TRECHO SELECIONADO:
<<<<

Com R$ 2 bilhões em dívidas, a Coteminas apresentou nesta semana à Justiça de Minas Gerais detalhes da situação financeira que levou o grupo ao processo de recuperação judicial. Os documentos mostram, além do endividamento, como escalou a disputa em torno de debêntures (títulos de dívida) que foram o estopim para a companhia pedir proteção na 2ª Vara Empresarial da Comarca de Belo Horizonte.
O gatilho para a crise foi o pedido de vencimento antecipado de R$ 300 milhões em títulos de dívida da gestora Farallon Capital, que comprometeria o principal braço da empresa, a Ammo, segundo processo ao qual O GLOBO teve acesso. O grupo têxtil do presidente da Federação das Indústrias do Estado de São Paulo (Fiesp), Josué Gomes da Silva, fundado pelo ex-vice-presidente José Alencar, vem há anos sofrendo para equilibrar endividamento alto e queda na geração de caixa.
Na ação, os advogados dizem que o negócio, dono das marcas MMartan, Casa Moysés, Santista Artex começou a se deteriorar há mais de uma década, com “desafios de liquidez” agravados na pandemia.
A operação com a Farallon Capital tinha como garantia a totalidade das ações de emissão da Ammo, principal braço do grupo. Os problemas começaram meses depois do acordo, e envolveram a troca do presidente da empresa e “ameaças constantes” de vencimento antecipado das debêntures no último ano, afirma a Coteminas à Justiça.
A companhia diz que a permanência das ações da Ammo é “absolutamente essencial” para a manutenção das atividades da empresa, justificativa aceita pela Justiça.
Com 57 anos de história, a Coteminas afirma que os problemas no negócio começaram em 2008, quando houve redução das exportações. A companhia passou a operar com 60% de ociosidade na capacidade instalada.

>>>>

LISTA DE TAREFAS:
A) Responda com base no texto sobre a Coteminas:
(i) Qual é o valor total das dívidas da Coteminas?
(ii) Qual gestora pediu o vencimento antecipado de R$ 300 milhões em títulos de dívida?
(iii) Em que ano, segundo a Coteminas, começaram os problemas no negócio?
B) Transcreva a parte do texto sobre a Coteminas entre "Na ação, os" e "Coteminas à Justiça.", inclusive.

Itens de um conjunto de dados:
<<<<

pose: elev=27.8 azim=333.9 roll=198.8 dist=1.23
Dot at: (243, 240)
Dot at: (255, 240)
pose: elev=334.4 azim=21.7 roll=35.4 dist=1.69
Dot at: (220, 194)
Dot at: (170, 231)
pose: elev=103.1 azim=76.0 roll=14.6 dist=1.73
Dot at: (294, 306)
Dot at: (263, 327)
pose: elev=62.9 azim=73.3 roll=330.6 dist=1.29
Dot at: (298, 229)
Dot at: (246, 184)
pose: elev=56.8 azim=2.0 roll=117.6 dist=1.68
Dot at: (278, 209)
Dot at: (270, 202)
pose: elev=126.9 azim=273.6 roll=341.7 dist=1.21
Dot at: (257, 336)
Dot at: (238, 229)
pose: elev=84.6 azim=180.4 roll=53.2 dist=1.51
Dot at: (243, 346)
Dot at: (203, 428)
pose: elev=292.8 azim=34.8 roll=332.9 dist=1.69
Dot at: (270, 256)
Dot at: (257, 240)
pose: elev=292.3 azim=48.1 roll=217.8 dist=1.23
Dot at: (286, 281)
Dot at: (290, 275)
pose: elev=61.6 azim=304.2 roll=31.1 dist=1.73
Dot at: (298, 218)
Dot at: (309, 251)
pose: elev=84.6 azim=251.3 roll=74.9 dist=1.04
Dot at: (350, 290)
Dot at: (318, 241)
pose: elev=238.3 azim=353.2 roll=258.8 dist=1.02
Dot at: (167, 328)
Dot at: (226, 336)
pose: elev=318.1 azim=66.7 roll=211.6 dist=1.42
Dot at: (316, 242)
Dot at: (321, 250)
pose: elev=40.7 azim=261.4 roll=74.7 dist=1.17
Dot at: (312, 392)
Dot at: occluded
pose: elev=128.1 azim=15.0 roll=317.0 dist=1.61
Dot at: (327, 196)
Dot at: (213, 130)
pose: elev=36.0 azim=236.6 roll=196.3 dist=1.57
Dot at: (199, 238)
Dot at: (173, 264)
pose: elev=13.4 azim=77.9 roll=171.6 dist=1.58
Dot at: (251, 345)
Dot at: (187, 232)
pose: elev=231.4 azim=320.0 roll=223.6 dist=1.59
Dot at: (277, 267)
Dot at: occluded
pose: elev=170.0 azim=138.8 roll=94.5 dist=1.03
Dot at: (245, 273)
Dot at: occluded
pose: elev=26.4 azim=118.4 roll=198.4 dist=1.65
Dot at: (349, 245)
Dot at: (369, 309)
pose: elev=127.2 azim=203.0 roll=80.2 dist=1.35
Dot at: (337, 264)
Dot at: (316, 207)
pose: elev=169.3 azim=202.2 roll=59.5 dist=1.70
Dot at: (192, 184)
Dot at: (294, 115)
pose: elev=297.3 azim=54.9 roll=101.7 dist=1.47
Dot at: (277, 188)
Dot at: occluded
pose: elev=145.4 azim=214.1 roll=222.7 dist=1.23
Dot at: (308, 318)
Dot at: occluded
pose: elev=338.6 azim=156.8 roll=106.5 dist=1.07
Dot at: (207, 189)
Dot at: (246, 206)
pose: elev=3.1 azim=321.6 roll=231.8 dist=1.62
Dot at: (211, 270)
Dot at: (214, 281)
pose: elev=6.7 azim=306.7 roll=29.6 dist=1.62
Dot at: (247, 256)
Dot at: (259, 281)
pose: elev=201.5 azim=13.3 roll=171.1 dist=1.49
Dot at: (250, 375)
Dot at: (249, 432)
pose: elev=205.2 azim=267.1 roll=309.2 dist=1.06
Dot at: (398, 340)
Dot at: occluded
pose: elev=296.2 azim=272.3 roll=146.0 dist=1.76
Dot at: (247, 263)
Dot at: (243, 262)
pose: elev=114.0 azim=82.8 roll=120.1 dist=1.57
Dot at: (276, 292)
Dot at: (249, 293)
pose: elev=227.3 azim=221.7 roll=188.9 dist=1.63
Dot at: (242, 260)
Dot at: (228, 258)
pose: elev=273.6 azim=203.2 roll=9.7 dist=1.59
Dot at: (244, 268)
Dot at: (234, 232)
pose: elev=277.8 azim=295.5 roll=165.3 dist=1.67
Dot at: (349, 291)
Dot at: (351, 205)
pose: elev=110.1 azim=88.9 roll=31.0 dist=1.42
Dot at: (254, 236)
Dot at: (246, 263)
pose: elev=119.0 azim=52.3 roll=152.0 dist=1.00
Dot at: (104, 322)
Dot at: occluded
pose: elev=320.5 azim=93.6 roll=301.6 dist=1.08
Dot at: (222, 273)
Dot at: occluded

>>>>

RESPOSTAS DOS EXERCÍCIOS:
A)
(i) R$ 2 bilhões.
(ii) A Farallon Capital.
(iii) Em 2008.

B)
Na ação, os advogados dizem que o negócio, dono das marcas MMartan, Casa Moysés, Santista Artex começou a se deteriorar há mais de uma década, com “desafios de liquidez” agravados na pandemia.
A operação com a Farallon Capital tinha como garantia a totalidade das ações de emissão da Ammo, principal braço do grupo. Os problemas começaram meses depois do acordo, e envolveram a troca do presidente da empresa e “ameaças constantes” de vencimento antecipado das debêntures no último ano, afirma a Coteminas à Justiça.